> [Task directions]:
Could you transcribe all the entries exactly, omitting the pictures?

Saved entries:
****************
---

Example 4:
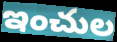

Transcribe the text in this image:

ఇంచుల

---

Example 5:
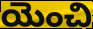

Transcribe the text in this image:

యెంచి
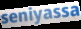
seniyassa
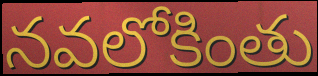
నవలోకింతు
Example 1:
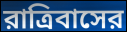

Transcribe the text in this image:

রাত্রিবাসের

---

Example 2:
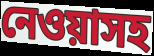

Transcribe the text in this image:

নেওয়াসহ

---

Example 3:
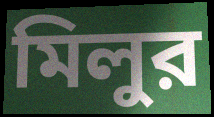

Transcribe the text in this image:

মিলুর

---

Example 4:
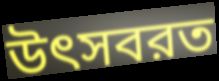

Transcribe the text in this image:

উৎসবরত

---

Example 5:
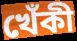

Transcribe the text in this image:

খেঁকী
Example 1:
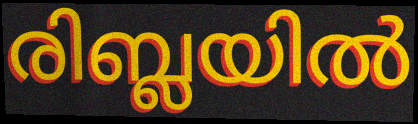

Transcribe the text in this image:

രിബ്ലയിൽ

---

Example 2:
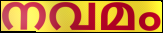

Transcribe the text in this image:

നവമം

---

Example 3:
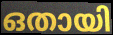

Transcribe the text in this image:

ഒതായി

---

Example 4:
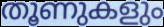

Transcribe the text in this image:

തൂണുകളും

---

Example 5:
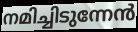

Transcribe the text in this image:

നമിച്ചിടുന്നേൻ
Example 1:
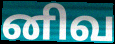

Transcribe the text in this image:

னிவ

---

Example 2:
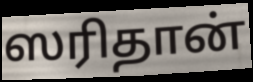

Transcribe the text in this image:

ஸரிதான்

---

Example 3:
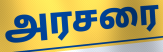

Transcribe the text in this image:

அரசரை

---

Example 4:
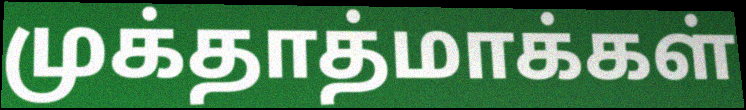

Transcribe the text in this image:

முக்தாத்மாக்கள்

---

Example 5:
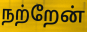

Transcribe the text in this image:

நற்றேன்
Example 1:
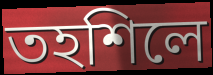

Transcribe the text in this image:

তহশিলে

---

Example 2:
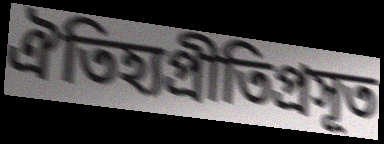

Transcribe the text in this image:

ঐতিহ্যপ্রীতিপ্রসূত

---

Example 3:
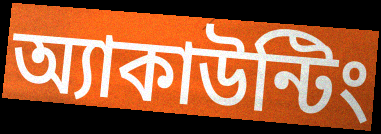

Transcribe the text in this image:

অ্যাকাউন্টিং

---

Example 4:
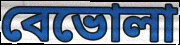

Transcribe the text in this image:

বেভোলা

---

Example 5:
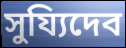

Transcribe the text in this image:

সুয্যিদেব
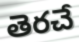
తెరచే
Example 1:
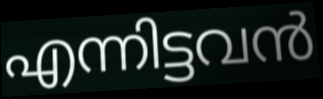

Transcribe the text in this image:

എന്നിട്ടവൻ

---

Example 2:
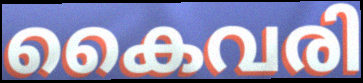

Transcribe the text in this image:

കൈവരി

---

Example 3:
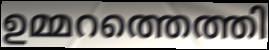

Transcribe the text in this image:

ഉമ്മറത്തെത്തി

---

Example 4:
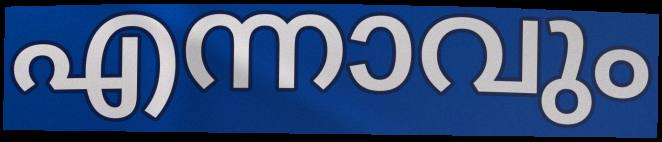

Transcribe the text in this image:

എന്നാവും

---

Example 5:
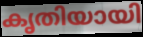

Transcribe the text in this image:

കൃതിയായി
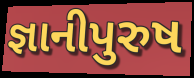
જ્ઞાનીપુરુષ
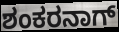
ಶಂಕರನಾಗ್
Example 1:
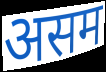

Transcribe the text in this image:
****************
> [Exercise solution]:
---

Example 4:

Transcribe the text in this image:

ఇంచుల

---

Example 5:

Transcribe the text in this image:

యెంచి
seniyassa
నవలోకింతు
Example 1:

Transcribe the text in this image:

রাত্রিবাসের

---

Example 2:

Transcribe the text in this image:

নেওয়াসহ

---

Example 3:

Transcribe the text in this image:

মিলুর

---

Example 4:

Transcribe the text in this image:

উৎসবরত

---

Example 5:

Transcribe the text in this image:

খেঁকী
Example 1:

Transcribe the text in this image:

രിബ്ലയിൽ

---

Example 2:

Transcribe the text in this image:

നവമം

---

Example 3:

Transcribe the text in this image:

ഒതായി

---

Example 4:

Transcribe the text in this image:

തൂണുകളും

---

Example 5:

Transcribe the text in this image:

നമിച്ചിടുന്നേൻ
Example 1:

Transcribe the text in this image:

னிவ

---

Example 2:

Transcribe the text in this image:

ஸரிதான்

---

Example 3:

Transcribe the text in this image:

அரசரை

---

Example 4:

Transcribe the text in this image:

முக்தாத்மாக்கள்

---

Example 5:

Transcribe the text in this image:

நற்றேன்
Example 1:

Transcribe the text in this image:

তহশিলে

---

Example 2:

Transcribe the text in this image:

ঐতিহ্যপ্রীতিপ্রসূত

---

Example 3:

Transcribe the text in this image:

অ্যাকাউন্টিং

---

Example 4:

Transcribe the text in this image:

বেভোলা

---

Example 5:

Transcribe the text in this image:

সুয্যিদেব
తెరచే
Example 1:

Transcribe the text in this image:

എന്നിട്ടവൻ

---

Example 2:

Transcribe the text in this image:

കൈവരി

---

Example 3:

Transcribe the text in this image:

ഉമ്മറത്തെത്തി

---

Example 4:

Transcribe the text in this image:

എന്നാവും

---

Example 5:

Transcribe the text in this image:

കൃതിയായി
જ્ઞાનીપુરુષ
ಶಂಕರನಾಗ್
Example 1:

Transcribe the text in this image:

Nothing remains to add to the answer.